■ **Your goal**: Change every "mm" in each item to "inch", and write the lines out again with nothing else altered.

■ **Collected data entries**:
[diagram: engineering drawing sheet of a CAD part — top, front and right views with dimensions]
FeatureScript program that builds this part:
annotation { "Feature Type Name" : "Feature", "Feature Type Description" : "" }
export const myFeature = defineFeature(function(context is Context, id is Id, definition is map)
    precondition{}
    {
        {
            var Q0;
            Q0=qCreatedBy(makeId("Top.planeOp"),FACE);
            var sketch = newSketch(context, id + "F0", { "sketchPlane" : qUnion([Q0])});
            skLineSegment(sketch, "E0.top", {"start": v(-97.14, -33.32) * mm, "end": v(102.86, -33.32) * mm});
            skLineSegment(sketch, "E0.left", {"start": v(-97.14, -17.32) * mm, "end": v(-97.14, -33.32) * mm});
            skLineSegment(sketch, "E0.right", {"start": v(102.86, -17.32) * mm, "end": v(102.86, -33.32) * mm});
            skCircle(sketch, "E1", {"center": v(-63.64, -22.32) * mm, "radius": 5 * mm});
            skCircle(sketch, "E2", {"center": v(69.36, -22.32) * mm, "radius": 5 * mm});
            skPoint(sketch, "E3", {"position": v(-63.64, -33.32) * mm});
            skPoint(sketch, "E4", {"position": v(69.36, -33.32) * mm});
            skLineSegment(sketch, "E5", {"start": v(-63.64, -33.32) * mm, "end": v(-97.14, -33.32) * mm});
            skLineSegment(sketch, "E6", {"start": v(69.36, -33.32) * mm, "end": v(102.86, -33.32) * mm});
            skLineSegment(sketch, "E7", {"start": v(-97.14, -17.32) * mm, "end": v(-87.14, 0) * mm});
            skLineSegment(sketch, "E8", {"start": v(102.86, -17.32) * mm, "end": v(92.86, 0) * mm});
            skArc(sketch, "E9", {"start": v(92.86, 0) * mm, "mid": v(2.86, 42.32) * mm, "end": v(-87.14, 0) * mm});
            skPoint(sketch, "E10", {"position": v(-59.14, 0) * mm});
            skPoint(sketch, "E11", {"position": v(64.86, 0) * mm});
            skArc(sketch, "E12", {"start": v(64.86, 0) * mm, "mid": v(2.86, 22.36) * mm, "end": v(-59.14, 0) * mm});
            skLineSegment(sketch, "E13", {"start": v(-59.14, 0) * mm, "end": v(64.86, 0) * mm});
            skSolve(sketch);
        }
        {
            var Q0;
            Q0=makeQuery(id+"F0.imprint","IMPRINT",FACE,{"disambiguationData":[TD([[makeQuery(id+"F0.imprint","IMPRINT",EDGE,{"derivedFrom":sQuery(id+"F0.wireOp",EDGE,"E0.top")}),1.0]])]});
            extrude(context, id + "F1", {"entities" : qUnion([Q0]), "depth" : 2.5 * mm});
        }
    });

■ **Result of the task**:
[diagram: engineering drawing sheet of a CAD part — top, front and right views with dimensions]
FeatureScript program that builds this part:
annotation { "Feature Type Name" : "Feature", "Feature Type Description" : "" }
export const myFeature = defineFeature(function(context is Context, id is Id, definition is map)
    precondition{}
    {
        {
            var Q0;
            Q0=qCreatedBy(makeId("Top.planeOp"),FACE);
            var sketch = newSketch(context, id + "F0", { "sketchPlane" : qUnion([Q0])});
            skLineSegment(sketch, "E0.top", {"start": v(-97.14, -33.32) * inch, "end": v(102.86, -33.32) * inch});
            skLineSegment(sketch, "E0.left", {"start": v(-97.14, -17.32) * inch, "end": v(-97.14, -33.32) * inch});
            skLineSegment(sketch, "E0.right", {"start": v(102.86, -17.32) * inch, "end": v(102.86, -33.32) * inch});
            skCircle(sketch, "E1", {"center": v(-63.64, -22.32) * inch, "radius": 5 * inch});
            skCircle(sketch, "E2", {"center": v(69.36, -22.32) * inch, "radius": 5 * inch});
            skPoint(sketch, "E3", {"position": v(-63.64, -33.32) * inch});
            skPoint(sketch, "E4", {"position": v(69.36, -33.32) * inch});
            skLineSegment(sketch, "E5", {"start": v(-63.64, -33.32) * inch, "end": v(-97.14, -33.32) * inch});
            skLineSegment(sketch, "E6", {"start": v(69.36, -33.32) * inch, "end": v(102.86, -33.32) * inch});
            skLineSegment(sketch, "E7", {"start": v(-97.14, -17.32) * inch, "end": v(-87.14, 0) * inch});
            skLineSegment(sketch, "E8", {"start": v(102.86, -17.32) * inch, "end": v(92.86, 0) * inch});
            skArc(sketch, "E9", {"start": v(92.86, 0) * inch, "mid": v(2.86, 42.32) * inch, "end": v(-87.14, 0) * inch});
            skPoint(sketch, "E10", {"position": v(-59.14, 0) * inch});
            skPoint(sketch, "E11", {"position": v(64.86, 0) * inch});
            skArc(sketch, "E12", {"start": v(64.86, 0) * inch, "mid": v(2.86, 22.36) * inch, "end": v(-59.14, 0) * inch});
            skLineSegment(sketch, "E13", {"start": v(-59.14, 0) * inch, "end": v(64.86, 0) * inch});
            skSolve(sketch);
        }
        {
            var Q0;
            Q0=makeQuery(id+"F0.imprint","IMPRINT",FACE,{"disambiguationData":[TD([[makeQuery(id+"F0.imprint","IMPRINT",EDGE,{"derivedFrom":sQuery(id+"F0.wireOp",EDGE,"E0.top")}),1.0]])]});
            extrude(context, id + "F1", {"entities" : qUnion([Q0]), "depth" : 2.5 * inch});
        }
    });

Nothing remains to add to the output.